With a solid performance by Felicity Jones as R.B.G., 'On The Basis Of Sex' immediately greets the viewer with the apparent misogyny of post WW2 America. Not that it's much different today but that's a whole other can of worms and makes this film a rather timely piece despite its dated setting. Ruth is one of only nine women accepted to Harvard Law School, where her husband Marty also studies Law. The rampant sexism and inequality isn't even the worst Ruth has to deal with. Issues arise with her husband and all of a sudden she has double the work load while looking after hubby and baby. In short, not everyone would have been able to cope, but this is Ruth Bader Ginsburg, the undeterred warrior and epitome of badassery we know, so it's no surprise that Ruth is invested to remedy the situation. She famously fought for gender equality and took this and more before the Supreme Court and 'On The Basis Of Sex' tells the story of her struggle to overturn over a century of sexual discrimination.
Like most biopics 'On The Basis Of Sex' falls into the trap of checking off bullet points of important events in the life of our protagonist, showing you all stepping stones so you understand where she eventually ends up. It makes for dreary storytelling with heavy pacing issues that even the captivating and charming Felicity Jones and Armie Hammer (playing Ruth's husband Marty) cannot fully make up for. Worth mentioning Kathy Bates as Dorothy Kenyon, a lawyer and activist Ruth contacts during the proceedings as well as Justin Theroux as Mel Wulf, a lawyer for the ACLU who helps Ruth with her case. Overall a great cast that should deserve a spunkier script, worthy of the world-changing people it's trying to depict. If only the film had half as much fighting spirit as its protagonist this would have been an electrifying and entertaining piece of cinema, worth recommending not just to women studies majors.
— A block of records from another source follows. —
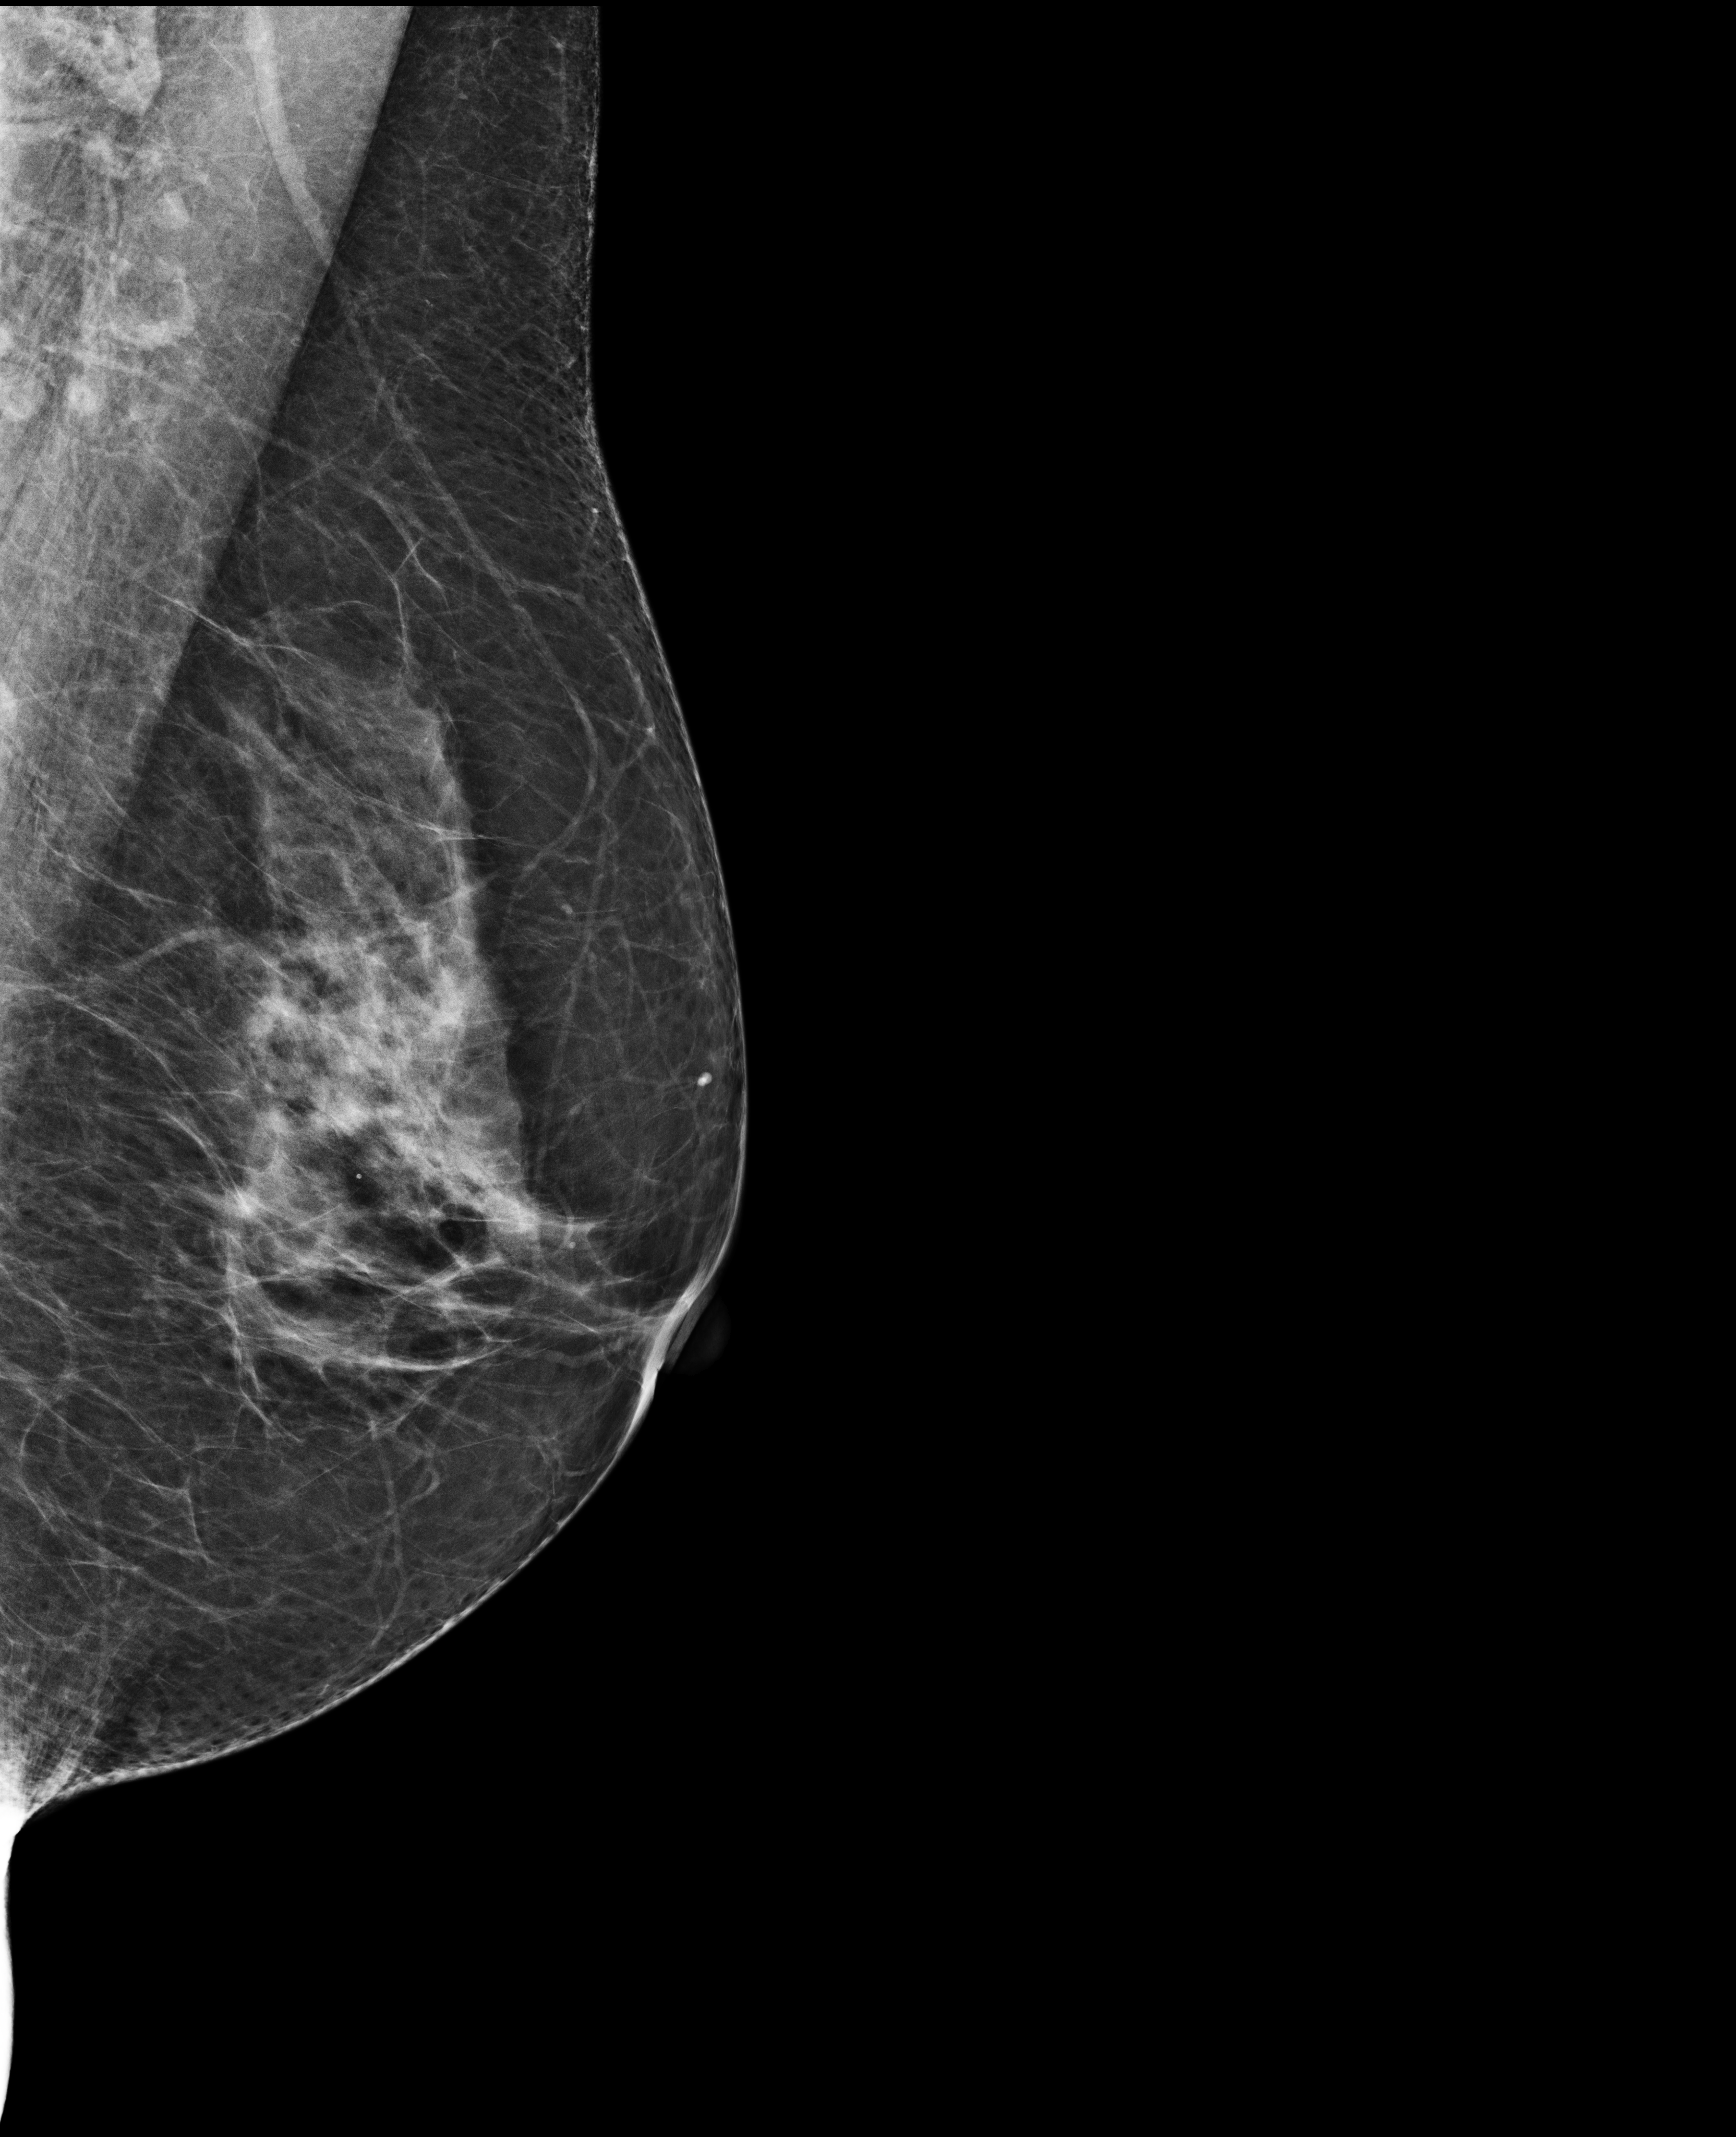
Annual screening mammography examination; compressed breast thickness 75 mm. Female patient, age 64 years.
Image type: full-field digital mammogram. Breast: left. Projection: mediolateral oblique (MLO) view.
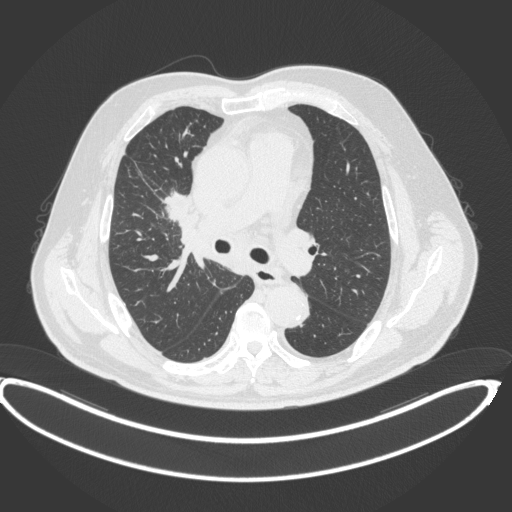
Chest CT, one axial slice. Position 251 of 395 along the scan axis. 120 kVp. Lung window (W 1500 / L -600 HU). 512 × 512 image matrix, field of view 448 × 448 mm. Patient: male, 62 years. Case-level facts recorded for this patient, not image findings: clinical TNM (as recorded): T1c N3 M1c.
Outlined on this slice (bounding box drawn by a radiologist):
- lung tumour (recorded histology: adenocarcinoma): bounding box [x1, y1, x2, y2] px = [161, 186, 201, 230]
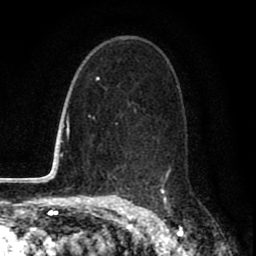
Breast MRI (dynamic contrast-enhanced), one axial slice. Slice 50 of 80 in the series (ordered by position). Cropped to one breast. Dynamic contrast-enhanced series, time point 2 of 8 at this slice position (early post-contrast). 1.5 T. TE 2.7 ms, TR 6.6 ms. 2 mm slice thickness. 256 × 256 image matrix. Female patient.
Structures marked on this image (semi-automatically segmented with operator editing):
- enhancing-tissue mask used for the functional tumour volume (all voxels passing the contrast-enhancement thresholds inside the analysis volume; usually the tumour): bounding box [x1, y1, x2, y2] px = [121, 110, 166, 200]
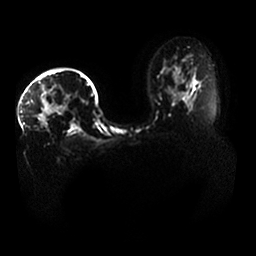
Breast MRI, one axial slice. Slice 26 of 33 in the series (ordered by position). Diffusion-weighted series; image 2 of 4 stored at this slice position (different b-values; order by instance number). 1.5 T. 4 mm slice thickness. 256 × 256 image matrix, field of view 400 × 400 mm. Female patient.
Annotated regions visible in this slice (manually delineated by an expert):
- tumour on diffusion-weighted imaging: bounding box <42,89,78,115> (left, top, right, bottom; pixels)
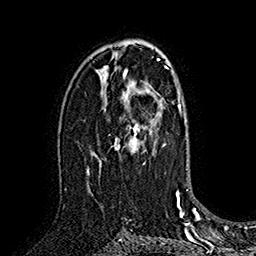
Breast MRI (dynamic contrast-enhanced), one axial slice. Position 100 of 160 along the scan axis. Cropped to one breast. Dynamic contrast-enhanced series, time point 2 of 7 at this slice position (early post-contrast). 1.5 T. TE 2.8 ms, TR 5.4 ms. 1 mm slice thickness. 256 × 256 image matrix, field of view 180 × 180 mm. Female patient.
Outlined on this slice (semi-automatic segmentation, software-assisted and operator-edited):
- enhancing-tissue mask used for the functional tumour volume (all voxels passing the contrast-enhancement thresholds inside the analysis volume; usually the tumour): box from (x=115, y=76) to (x=163, y=159) px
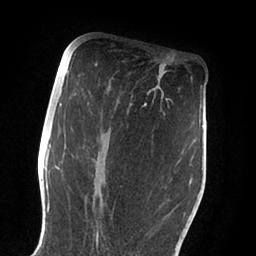
Breast MRI (dynamic contrast-enhanced), one axial slice. Position 44 of 88 along the scan axis. Cropped to one breast. Dynamic contrast-enhanced series, time point 2 of 6 at this slice position (early post-contrast). 1.5 T. TE 2 ms, TR 4.1 ms. 1.8 mm slice thickness. 256 × 256 image matrix. Female patient.
Structures marked on this image (semi-automatically segmented with operator editing):
- enhancing-tissue mask used for the functional tumour volume (all voxels passing the contrast-enhancement thresholds inside the analysis volume; usually the tumour): box from (x=59, y=103) to (x=147, y=244) px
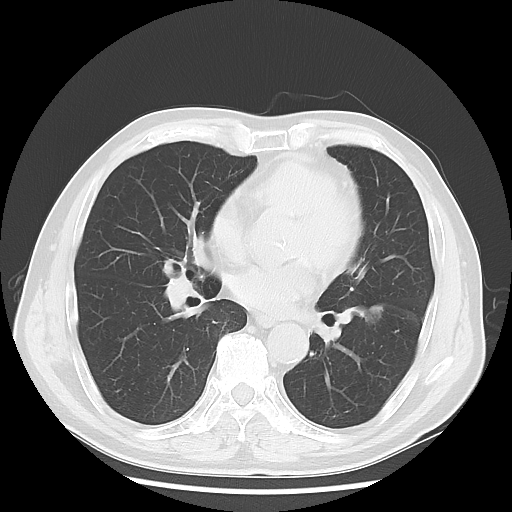
Chest CT, one axial slice. Slice 31 of 68 in the series (ordered by position). Reconstruction kernel LUNG. 120 kVp. Lung window (W 1500 / L -600 HU). 5 mm slice thickness. 512 × 512 image matrix. Male patient, age 71 years. From the clinical record (not read from this slice): clinical TNM (as recorded): T1c N1 M0.
Annotated regions visible in this slice (bounding box drawn by a radiologist):
- lung tumour (recorded histology: adenocarcinoma): bounding box <353,295,388,334> (left, top, right, bottom; pixels)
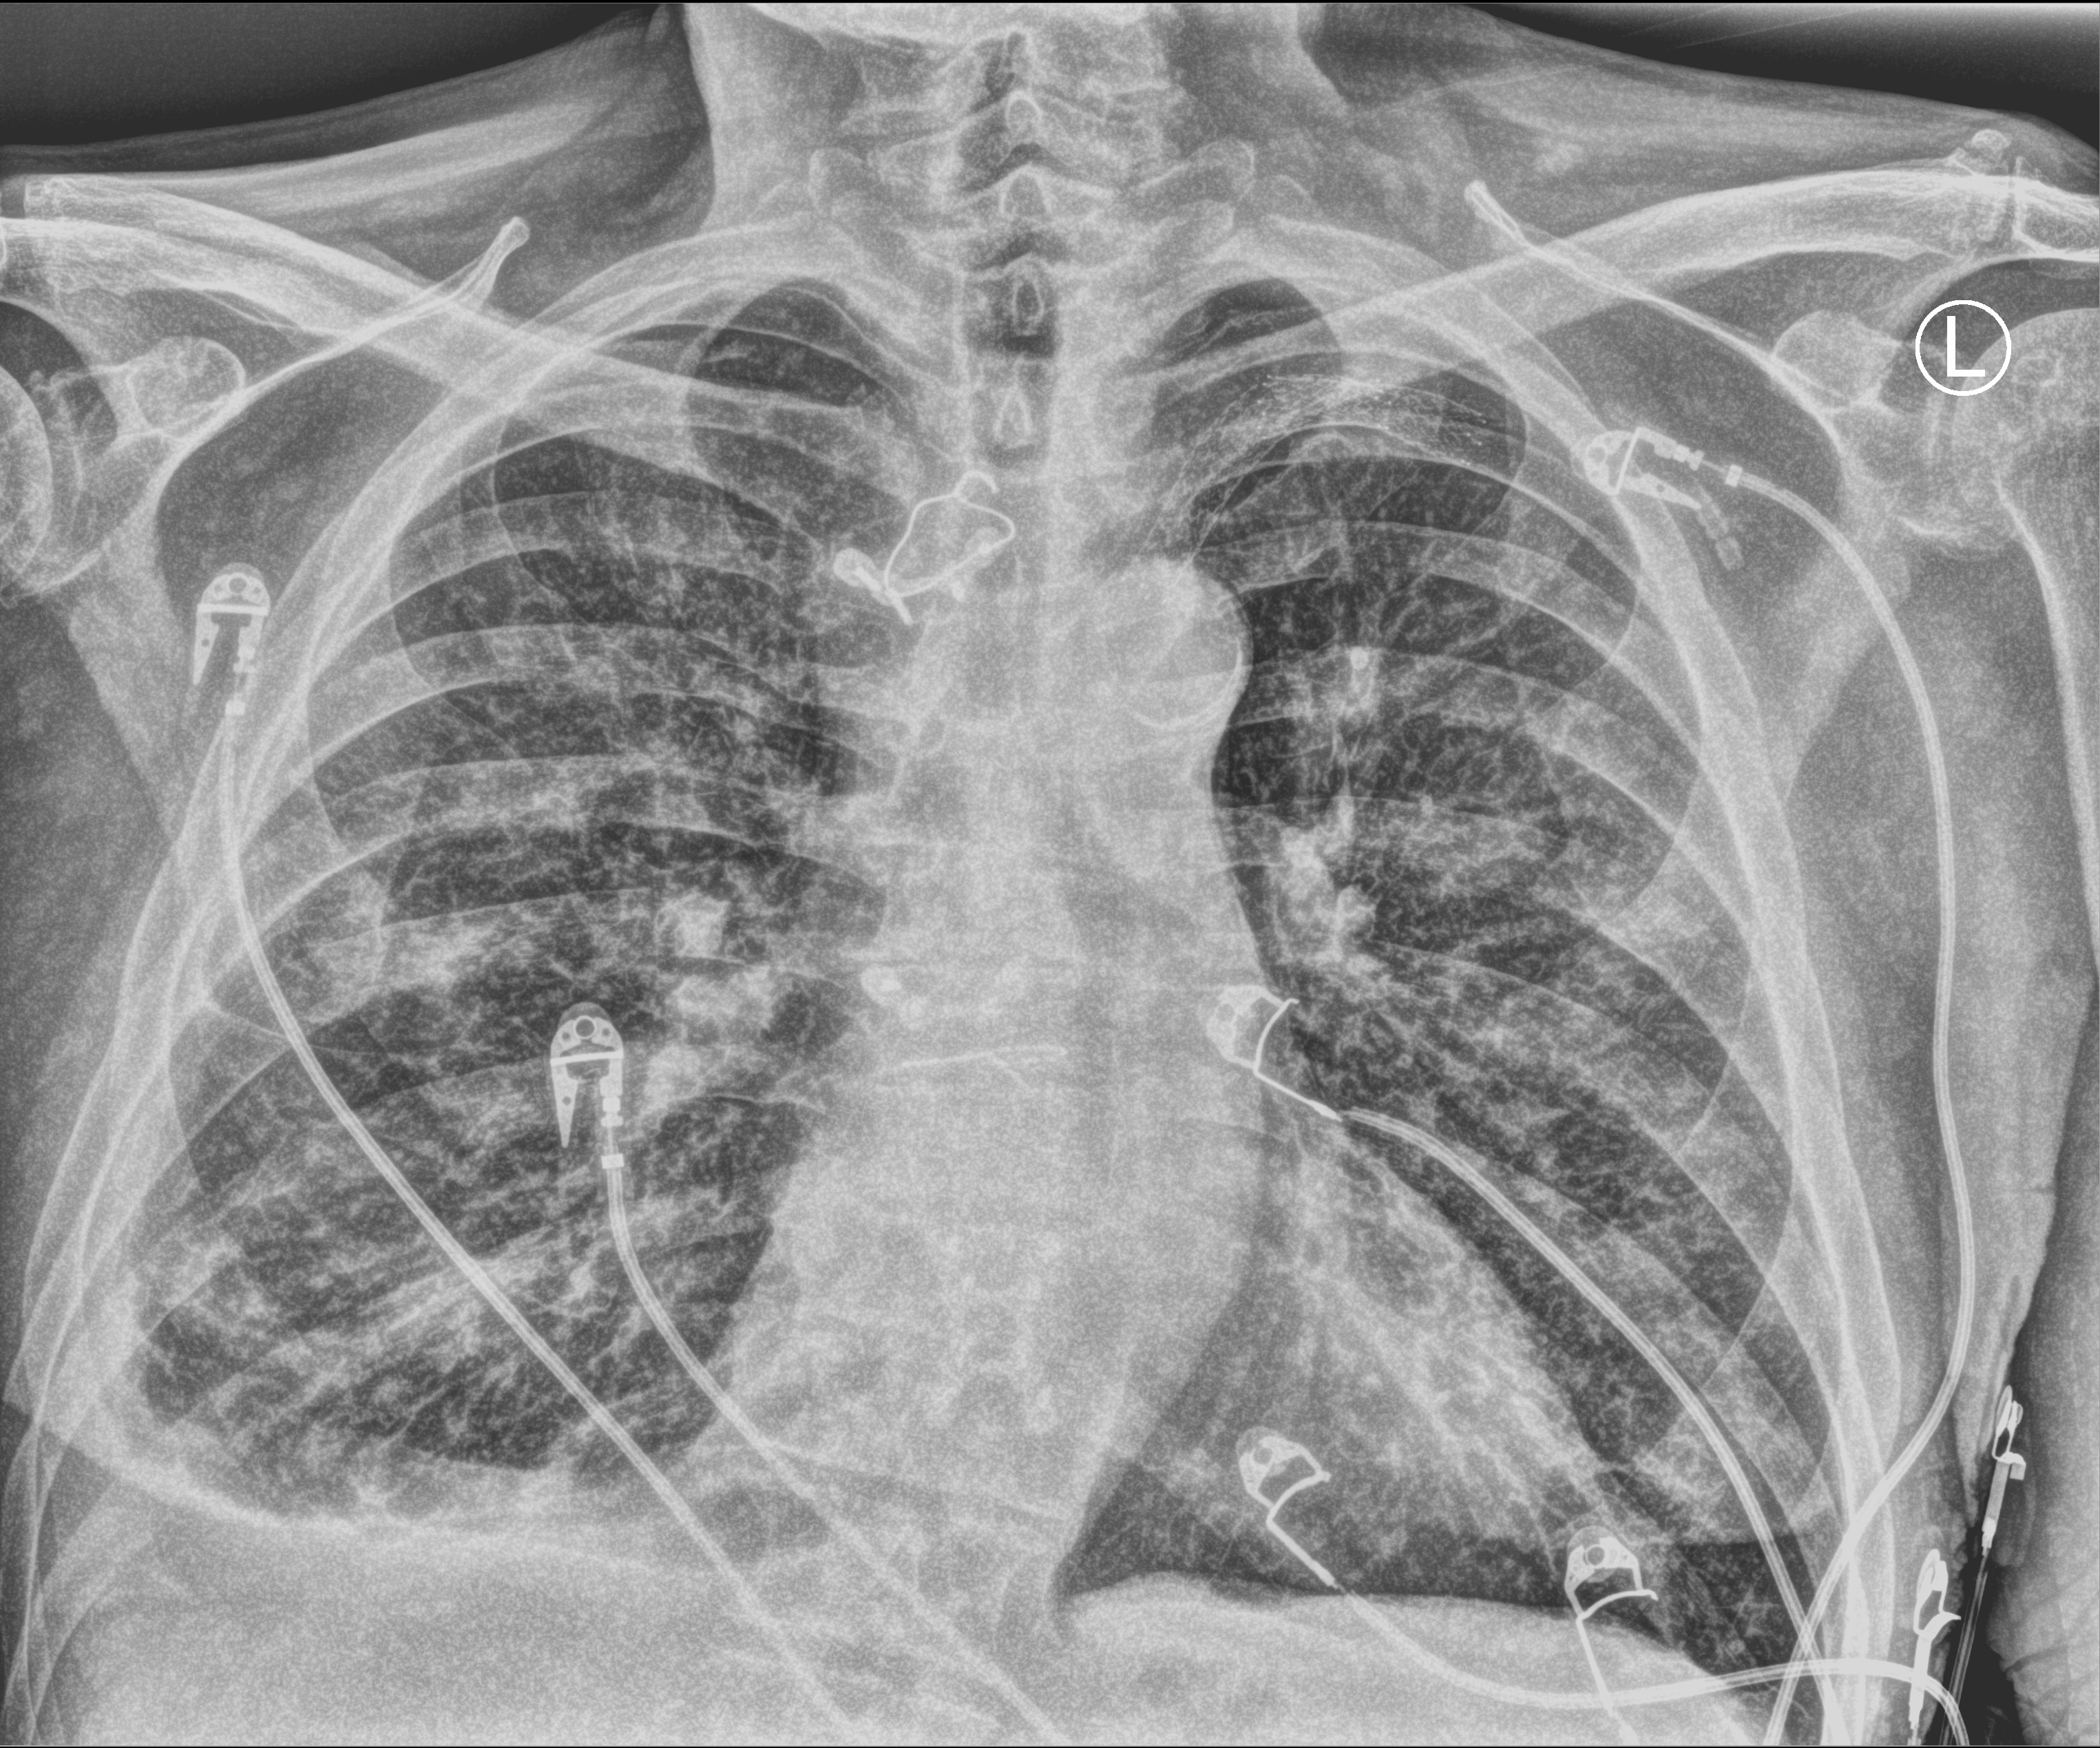
Bedside chest radiograph (computed radiography); anteroposterior (AP) projection. Male patient hospitalised with COVID-19, age 75–90 years.
Hospital-stay facts (about this admission, not read from this image; timing relative to this image not recorded): mechanically ventilated during this hospital stay: no; admitted to intensive care during this hospital stay: no.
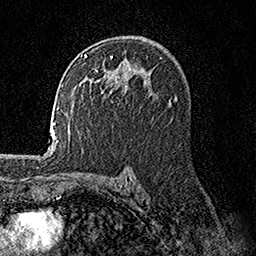
Breast MRI, one axial slice; position 97 of 158 along the scan axis; cropped to one breast; dynamic contrast-enhanced series, time point 2 of 7 at this slice position (early post-contrast); 1.5 T; TE 3.5 ms, TR 7.2 ms; 256 × 256 image matrix, field of view 165 × 165 mm. Female patient.
Structures marked on this image (semi-automatic segmentation, software-assisted and operator-edited):
- enhancing-tissue mask used for the functional tumour volume (all voxels passing the contrast-enhancement thresholds inside the analysis volume; usually the tumour): bounding box [x1, y1, x2, y2] px = [84, 54, 128, 93]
As interesting as it is to learn about the Notorious R.B.G. I couldn't help but feel let down by the narrative structure, especially the ending, which in my opinion wasted a huge opportunity to go out with a poignant bang (I won't spoil it for you). That is not to say the film is a waste of time. There are plenty of moments of greatness and entertainment, which made me wish even more that the rest was more coherent, well paced material to make for a good film. But overall I couldn't help but feel disappointed, let down by a film that could easily have hit home on the epic awesomeness R.B.G is known for. I'm a huge fan of this brilliant woman, who has fought and achieved so much, having a profound impact on the world and with only a few tweaks this film could have done her justice.